Along with the nine killed by the avalanche, two other climbers fell to their deaths on the way up the mountain, making this the deadliest year on K2 since 1986, Pakistani officials said.

Van Rooijen was one of two Dutch climbers rescued after the accident. He slept two nights on K2 without a sleeping bag, food or water, but was plucked from the mountain by a rescue helicopter after making his way down from the icy upper reaches of the pyramid-shaped peak.

He described passing three South Korean climbers who chose to wait for rescuers and who are believed to have been among the dead. Other climbers fell to their deaths while trying to cross the gully where the safety ropes had been severed, according to a spokesman for the Dutch expedition who had been in contact with Van Rooijen by satellite phone.

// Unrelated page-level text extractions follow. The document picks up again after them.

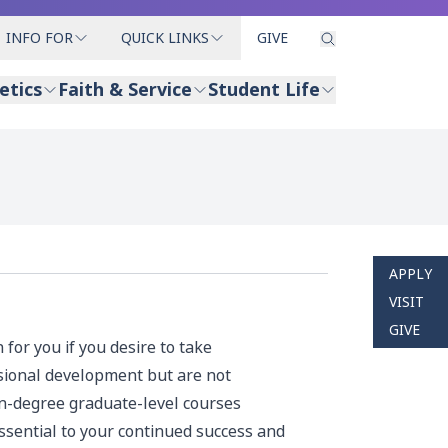
INFO FOR
QUICK LINKS
GIVE
etics
Faith & Service
Student Life
APPLY
VISIT
GIVE
for you if you desire to take
sional development but are not
non-degree graduate-level courses
essential to your continued success and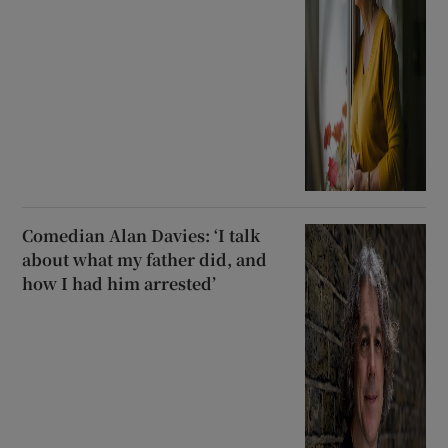
Comedian Alan Davies: ‘I talk
about what my father did, and
how I had him arrested’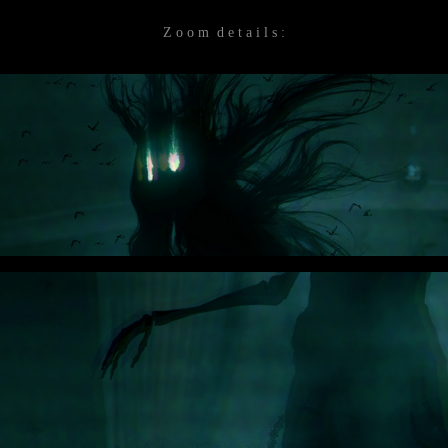
Z o o m d e t a i l s :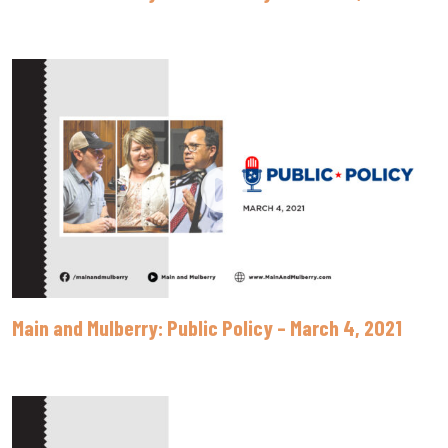
Main and Mulberry: Public Policy – March 4, 2021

News reports also said that at least some of the trapped climbers froze to death after being forced to spend the night near the top of a peak that rises more than 28,250 feet.

The avalanche occurred after nightfall Friday in a perilous gorge known as the Bottleneck, the last major obstacle on the way to the summit. Climbers became scattered and scrambled to save themselves, Van Rooijen said, a scene reminiscent of the 1996 catastrophe on Mt. Everest that killed eight climbers in a tragedy described in Jon Krakauer's bestselling book "Into Thin Air."